Treasurer Josh Frydenberg says it’s time for the private sector to drive the economy’s recovery. And, this being a Liberal Party article of faith, he’s likely to keep saying it in this month’s budget and the election campaign to follow. One small problem: there’s little sign it’s happening.
Last week’s national accounts for the December quarter were a reminder that the economy’s living on borrowed time and stored heat. Both households and businesses are cashed up as a result of “fiscal stimulus” – government income support – and income they weren’t able to spend during lockdowns.
It’s estimated that households have an extra $200 billion or more waiting to be spent. As it is spent, private consumption will continue growing strongly in real terms. But, absent further lockdowns, there’ll be no more special support from the budget. No more JobKeeper payments and the like, no more grants to encourage home building, and a looming end to tax breaks to encourage business investment in equipment and construction.
The two main things we need to achieve continuing strong economic growth (by which I mean growth in income per person, not just more immigration) is strong real growth in household consumption spending and business investment spending.
Trouble is, last week’s figures offered little assurance that either requirement will be forthcoming. Starting with business investment, Kieran Davies, of Coolabah Capital, reminds us that (even after including intangible investment in software and research and development) it’s presently at the “extraordinarily low” level of 10 per cent of gross domestic product, similar to the lows it reached in the recessions of the 1970s and 1990s.
It may be about to take off – or it may not be. It’s hard to think why a take-off is likely. Davies reminds us that a major benefit from a big lift in business investment would be a lift in the productivity of labour, as workers were supplied with the improved equipment they need to be more productive.
Indeed, you can turn the argument round the other way and wonder if the weak rates of business investment over the past decade or so do much to help explain why productivity has improved so little over the period.
Even the most tightwad employer must agree that improved labour productivity means wages can rise faster than prices without adding to inflation.
And if we want to see consumer spending, which accounts for well over half of GDP, continuing to grow strongly once all the money households saved during the pandemic has been spent, rising real wages are the only thing that will do it.

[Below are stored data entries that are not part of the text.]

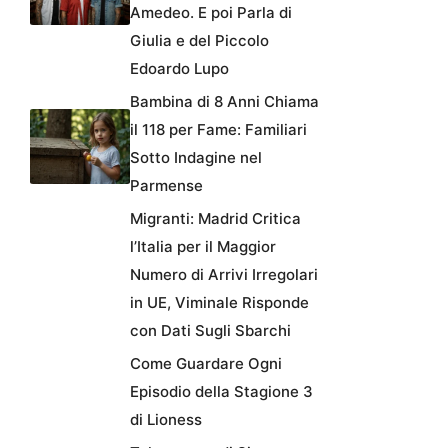
Amedeo. E poi Parla di
Giulia e del Piccolo
Edoardo Lupo
Bambina di 8 Anni Chiama
il 118 per Fame: Familiari
Sotto Indagine nel
Parmense
Migranti: Madrid Critica
l’Italia per il Maggior
Numero di Arrivi Irregolari
in UE, Viminale Risponde
con Dati Sugli Sbarchi
Come Guardare Ogni
Episodio della Stagione 3
di Lioness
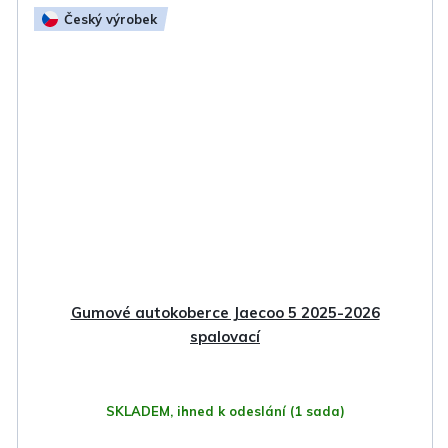
Český výrobek
Gumové autokoberce Jaecoo 5 2025-2026
spalovací
SKLADEM, ihned k odeslání
(1 sada)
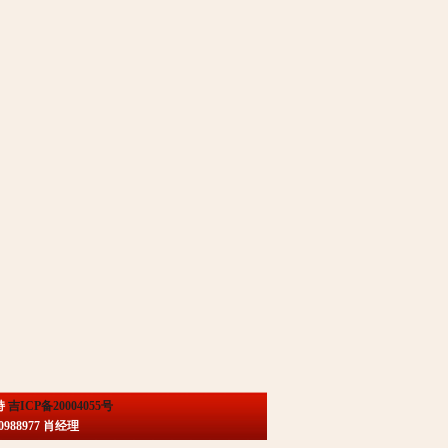
持
吉ICP备20004055号
88977 肖经理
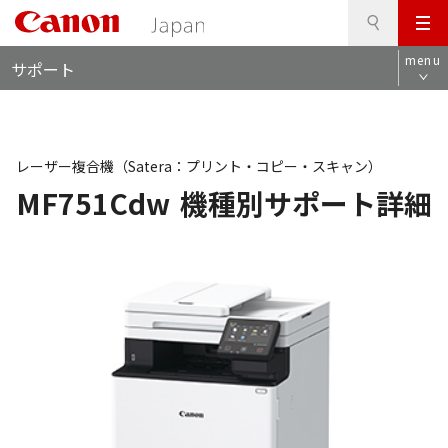
検
このページの本文へ
メ
索
ロ
ニ
menu
サポート
ー
ュ
カ
ー
ル
ナ
ビ
レーザー複合機（Satera：プリント・コピー・スキャン）
MF751Cdw
機種別サポート詳細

Trouble is, the (temporary) surges in consumer spending whenever we end a period of lockdown have given the impression the economy is booming, while concealing the truth that, after allowing for inflation, wages have been falling, not rising.
This is also reflected in last week’s news from the national accounts that “non-farm real unit labour costs” – which, by comparing the change in firms’ real labour costs with the change in the productivity of that labour, reflect the division of surplus between labour and profits – have fallen by 3 per cent since the start of the pandemic.
This should not come as a surprise when you remember that, in early 2020, when we feared the battle to control the virus would send us into a deep and lasting recession, most businesses moved immediately to impose a wage freeze.
Worried about whether the deep recession would sweep away their jobs, workers and their unions accepted the necessity of the freeze.
But that’s not the way things turned out. The pandemic wasn’t nearly as bad as epidemiologists first expected it to be, vaccines turned up much earlier than had been hoped, lockdowns were often short and intermittent, and unprecedented fiscal stimulus shifted much of the cost of the lockdowns off private businesses’ profit and loss accounts and onto the public sector’s budgets.
In the main, private sector profits have held up surprisingly well.
So the key issue of whether consumer spending, and thus the wider economy, can continue growing strongly after households have finished the spending repressed during the lockdowns is what happens to wage growth. And that comes down to three questions.
First, will employees get outsized pay rises this year to compensate them for the wage freeze that turned out not to be needed?
Second, will employees also get pay rises big enough to cover all the recent increase in living costs they face – higher petrol prices and the rest – or will employers, public as well as private, ask them to “take one for the team” one more time? If so, real wages will fall further and future consumer spending will be stuffed.
Third, will the econocrats’ strategy of running a super-tight labour market force tight-fisted employers to increase wages, as the only desperation measure able to attract the workers they need?
Or will the labour shortages gradually dissipate now our border’s been reopened to overseas students, backpackers and skilled immigrants on temporary visas?
Meanwhile, the man who should be solving our cost-of-living/weak wages problem will be blustering on about the private sector taking over the running. If the Opposition can’t make this the central focus of the election campaign, it deserves to lose. It, too, would be bad at managing the economy.